Russland ist eine Öl-Grossmacht – und ist deshalb auch stark vom Ölpreis abhängig. Der kremlkritische Moskauer Ökonom Andrej Mowtschan rechnet vor, dass jeder Dollar des Ölpreises Russland rund ein Viertel Prozent Wirtschaftsleistung bringt. Wenn der Ölpreis um vier Dollar steigt, steigt das russische Bruttoinlandprodukt BIP um ein Prozent.
Ölpreis und Pandemie stellen Russland vor Probleme
Doch die Rechnung gilt auch, wenn der Ölpreis sinkt: «Das russische Öl ist zurzeit etwa 30 Dollar billiger als vor der Coronakrise.
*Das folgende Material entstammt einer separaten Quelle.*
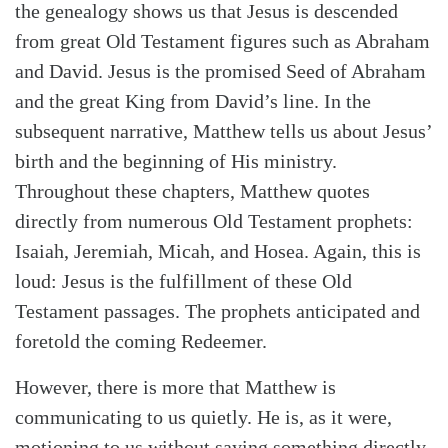
the genealogy shows us that Jesus is descended
from great Old Testament figures such as Abraham
and David. Jesus is the promised Seed of Abraham
and the great King from David’s line. In the
subsequent narrative, Matthew tells us about Jesus’
birth and the beginning of His ministry.
Throughout these chapters, Matthew quotes
directly from numerous Old Testament prophets:
Isaiah, Jeremiah, Micah, and Hosea. Again, this is
Search
Tabletalk
loud: Jesus is the fulfillment of these Old
Testament passages. The prophets anticipated and
foretold the coming Redeemer.
However, there is more that Matthew is
communicating to us quietly. He is, as it were,
motioning to us without saying something directly.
So kommt man auf einen Wirtschaftseinbruch von rund sieben Prozent.»
Doch das ist nicht Russlands einziges Problem: Mit Pandemie-Massnahmen hat die Regierung grosse Teile des Landes seit Anfang April still gelegt. Doch Mowtschan glaubt, dass die Epidemie in Russland weniger verheerende Auswirkungen hat als in anderen Ländern.
Russlands Wirtschaft wird vom Staat dominiert
In Russland sei der Anteil kleiner und mittlerer Unternehmen am BIP deutlich kleiner als in Europa: «Diejenigen Bereiche der Wirtschaft, die vom Coronavirus vor allem betroffen sind – die Gastronomie zum Beispiel – spielen in Russland keine so grosse Rolle.»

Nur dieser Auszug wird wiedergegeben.